I've know since I was five and growing up it was always in the back of my mind, but it seemed so shocking and embarrassing that I just kept it too myself, secretly venturing into my mums wordrobe. Once I moved out of home I developed myself a bit more with crossdressing, living a double life. Going out as a guy and hanging out with men was just boring and I avoided it. As soon as I started going out as me I would never be home. People knew there was something up, they could see it in me and my voice etc, everyone thought I was gay and that pushed me to tell the truth. Being labelled as something you're not hurts more, the rumours destroyed a lot of old friendships which helped me start my own life. It wasn't easy I struggled with it being in a relationship that ended on top of everything about myself that I was going through. But I got through it and as soon as I told my mum everything fell into place. The weight lifted from my shoulders and I no longer had to pretend I was something I'm not.
For me that was the turning point, telling my family, getting their understanding and support helped so much. But even if you don't get that support you can still be yourself and live your own life it's your choice.
I am glad I was financially stable before I came out as I lost my job while struggling with everything and my savings helped get the ball rolling.

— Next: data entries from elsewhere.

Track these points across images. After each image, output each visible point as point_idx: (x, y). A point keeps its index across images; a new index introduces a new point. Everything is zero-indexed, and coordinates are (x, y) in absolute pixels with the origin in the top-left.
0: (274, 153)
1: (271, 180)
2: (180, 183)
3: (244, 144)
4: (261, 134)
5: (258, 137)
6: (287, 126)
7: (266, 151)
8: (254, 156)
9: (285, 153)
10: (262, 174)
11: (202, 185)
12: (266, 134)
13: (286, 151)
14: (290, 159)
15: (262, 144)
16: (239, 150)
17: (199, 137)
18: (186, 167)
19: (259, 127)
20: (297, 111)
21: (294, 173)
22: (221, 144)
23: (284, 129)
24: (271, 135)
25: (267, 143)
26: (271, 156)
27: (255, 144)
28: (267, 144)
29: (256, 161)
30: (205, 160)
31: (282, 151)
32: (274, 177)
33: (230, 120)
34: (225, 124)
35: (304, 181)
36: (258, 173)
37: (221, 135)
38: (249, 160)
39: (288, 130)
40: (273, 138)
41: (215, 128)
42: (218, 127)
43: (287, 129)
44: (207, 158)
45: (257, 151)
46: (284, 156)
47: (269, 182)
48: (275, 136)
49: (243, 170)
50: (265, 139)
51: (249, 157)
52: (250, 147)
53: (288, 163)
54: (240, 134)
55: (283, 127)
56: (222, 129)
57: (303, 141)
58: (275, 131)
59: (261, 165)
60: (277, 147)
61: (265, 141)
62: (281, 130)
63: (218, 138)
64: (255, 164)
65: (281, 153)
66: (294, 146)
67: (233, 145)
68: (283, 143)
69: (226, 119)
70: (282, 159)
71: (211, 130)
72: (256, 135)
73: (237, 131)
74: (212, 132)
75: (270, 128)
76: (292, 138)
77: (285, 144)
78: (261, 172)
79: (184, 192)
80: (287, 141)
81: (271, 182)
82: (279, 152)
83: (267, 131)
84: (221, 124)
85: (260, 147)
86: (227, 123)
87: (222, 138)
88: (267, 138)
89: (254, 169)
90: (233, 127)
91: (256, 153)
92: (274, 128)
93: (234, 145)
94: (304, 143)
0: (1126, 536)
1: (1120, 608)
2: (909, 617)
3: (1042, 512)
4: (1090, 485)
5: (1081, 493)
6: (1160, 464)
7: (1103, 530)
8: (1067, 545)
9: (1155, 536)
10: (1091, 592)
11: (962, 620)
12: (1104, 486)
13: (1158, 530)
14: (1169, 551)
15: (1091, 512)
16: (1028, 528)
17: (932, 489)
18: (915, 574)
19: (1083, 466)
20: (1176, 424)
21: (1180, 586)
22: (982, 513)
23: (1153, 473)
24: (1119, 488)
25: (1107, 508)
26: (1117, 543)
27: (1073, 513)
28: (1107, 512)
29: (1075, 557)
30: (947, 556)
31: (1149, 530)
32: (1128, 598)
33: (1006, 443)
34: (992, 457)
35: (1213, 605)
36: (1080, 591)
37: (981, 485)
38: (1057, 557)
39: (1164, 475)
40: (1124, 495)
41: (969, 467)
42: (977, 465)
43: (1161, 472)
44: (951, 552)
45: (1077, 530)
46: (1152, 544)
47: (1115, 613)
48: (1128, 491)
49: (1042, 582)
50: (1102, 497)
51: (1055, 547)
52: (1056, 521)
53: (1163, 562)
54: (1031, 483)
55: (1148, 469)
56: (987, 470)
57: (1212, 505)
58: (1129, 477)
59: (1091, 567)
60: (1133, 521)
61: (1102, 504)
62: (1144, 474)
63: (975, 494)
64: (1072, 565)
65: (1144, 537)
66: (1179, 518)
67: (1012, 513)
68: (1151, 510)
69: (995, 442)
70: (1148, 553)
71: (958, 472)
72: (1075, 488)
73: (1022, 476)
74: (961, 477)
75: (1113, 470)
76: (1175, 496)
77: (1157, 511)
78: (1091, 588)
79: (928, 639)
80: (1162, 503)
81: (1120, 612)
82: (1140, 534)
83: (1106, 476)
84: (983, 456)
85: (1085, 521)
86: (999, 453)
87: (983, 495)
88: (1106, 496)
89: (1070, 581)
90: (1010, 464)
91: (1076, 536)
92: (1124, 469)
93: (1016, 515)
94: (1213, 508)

Basically when you are ready in yourself, if you come out and then everyone just looks at you like "well are you going to be a girl or what?". Being able to let yourself go and fall into being yourself (practising behind closed doors etc) is helpful!! Growing your hair and buying some new clothes etc getting prepared for it is a good start. A try before you buy kind of deal! From the first time of going out in public dressed as me, it took less than 12months to start HRT, but everyone is different.